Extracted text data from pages
• • • •
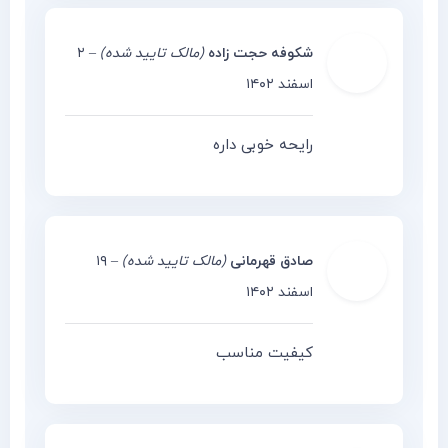
شکوفه حجت زاده
(مالک تایید شده)
–
۲
اسفند ۱۴۰۲
رایحه خوبی داره
صادق قهرمانی
(مالک تایید شده)
–
۱۹
اسفند ۱۴۰۲
کیفیت مناسب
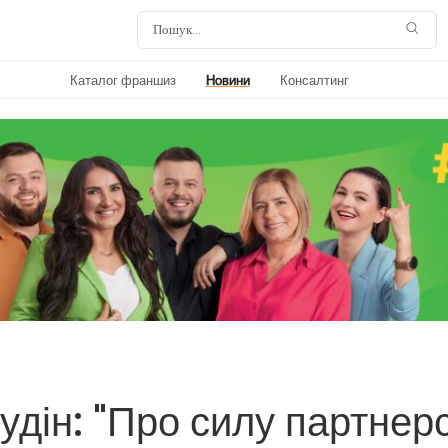
Каталог франшиз
Новини
Консалтинг
дін: "Про силу партнер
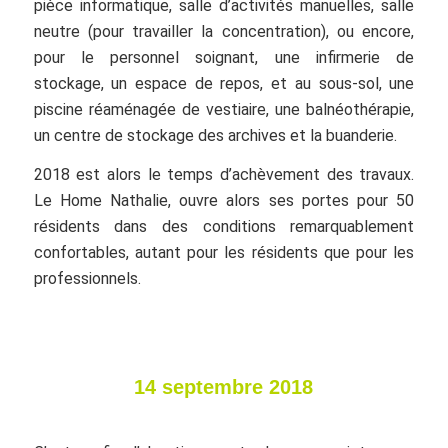
pièce informatique, salle d’activités manuelles, salle
neutre (pour travailler la concentration), ou encore,
pour le personnel soignant, une infirmerie de
stockage, un espace de repos, et au sous-sol, une
piscine réaménagée de vestiaire, une balnéothérapie,
un centre de stockage des archives et la buanderie.
2018 est alors le temps d’achèvement des travaux.
Le Home Nathalie, ouvre alors ses portes pour 50
résidents dans des conditions remarquablement
confortables, autant pour les résidents que pour les
professionnels.
14 septembre 2018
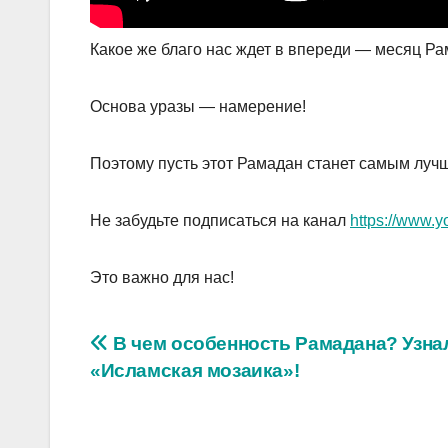
Какое же благо нас ждет в впереди — месяц Ра
Основа уразы — намерение!
Поэтому пусть этот Рамадан станет самым луч
Не забудьте подписаться на канал
https://www.
Это важно для нас!
Навигация
В чем особенность Рамадана? Узна
«Исламская мозаика»!
по
записям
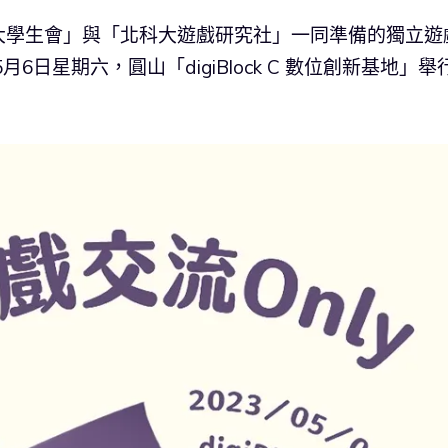
大學生會」與「北科大遊戲研究社」一同準備的獨立遊
月6日星期六，圓山「digiBlock C 數位創新基地」舉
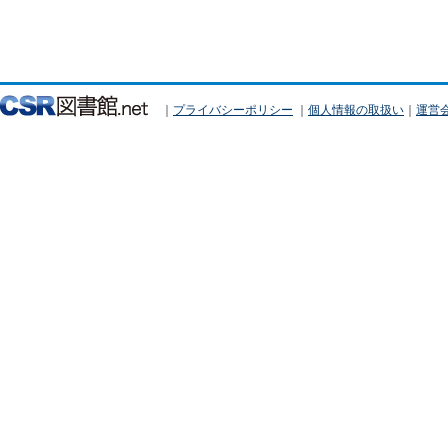
｜
プライバシーポリシー
｜
個人情報の取扱い
｜
運営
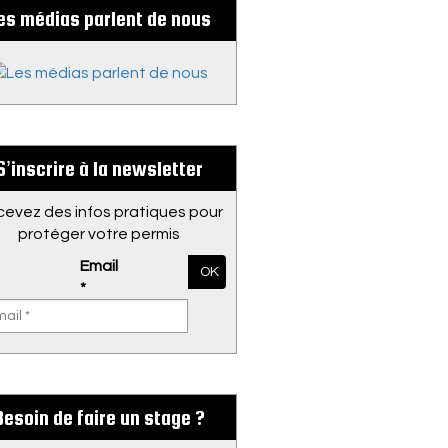
es médias parlent de nous
S’inscrire à la newsletter
evez des infos pratiques pour
protéger votre permis
Email
OK
*
Besoin de faire un stage ?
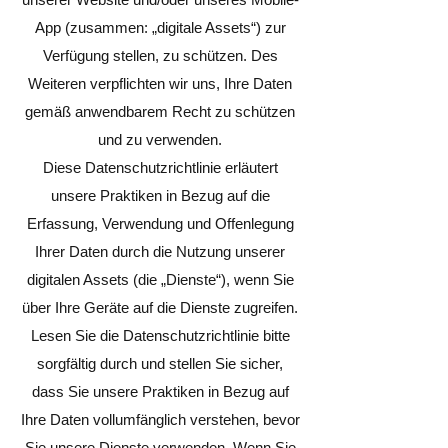
App (zusammen: „digitale Assets“) zur
Verfügung stellen, zu schützen. Des
Weiteren verpflichten wir uns, Ihre Daten
gemäß anwendbarem Recht zu schützen
und zu verwenden.
Diese Datenschutzrichtlinie erläutert
unsere Praktiken in Bezug auf die
Erfassung, Verwendung und Offenlegung
Ihrer Daten durch die Nutzung unserer
digitalen Assets (die „Dienste“), wenn Sie
über Ihre Geräte auf die Dienste zugreifen.
Lesen Sie die Datenschutzrichtlinie bitte
sorgfältig durch und stellen Sie sicher,
dass Sie unsere Praktiken in Bezug auf
Ihre Daten vollumfänglich verstehen, bevor
Sie unsere Dienste verwenden. Wenn Sie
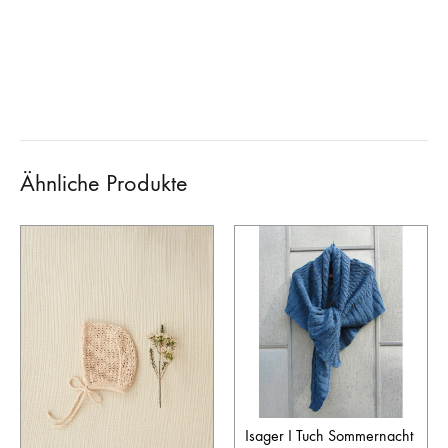
Ähnliche Produkte
Isager I Tuch Sommernacht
• • • •
- [Request] Copy out the rows word for word, from the very start up to and including the line that holds "14 septembre 2018", and leave the pictures out of your answer.

- [Answer to the exercise]
شکوفه حجت زاده
(مالک تایید شده)
–
۲
اسفند ۱۴۰۲
رایحه خوبی داره
صادق قهرمانی
(مالک تایید شده)
–
۱۹
اسفند ۱۴۰۲
کیفیت مناسب
Каталог франшиз
Новини
Консалтинг
дін: "Про силу партнер
pièce informatique, salle d’activités manuelles, salle
neutre (pour travailler la concentration), ou encore,
pour le personnel soignant, une infirmerie de
stockage, un espace de repos, et au sous-sol, une
piscine réaménagée de vestiaire, une balnéothérapie,
un centre de stockage des archives et la buanderie.
2018 est alors le temps d’achèvement des travaux.
Le Home Nathalie, ouvre alors ses portes pour 50
résidents dans des conditions remarquablement
confortables, autant pour les résidents que pour les
professionnels.
14 septembre 2018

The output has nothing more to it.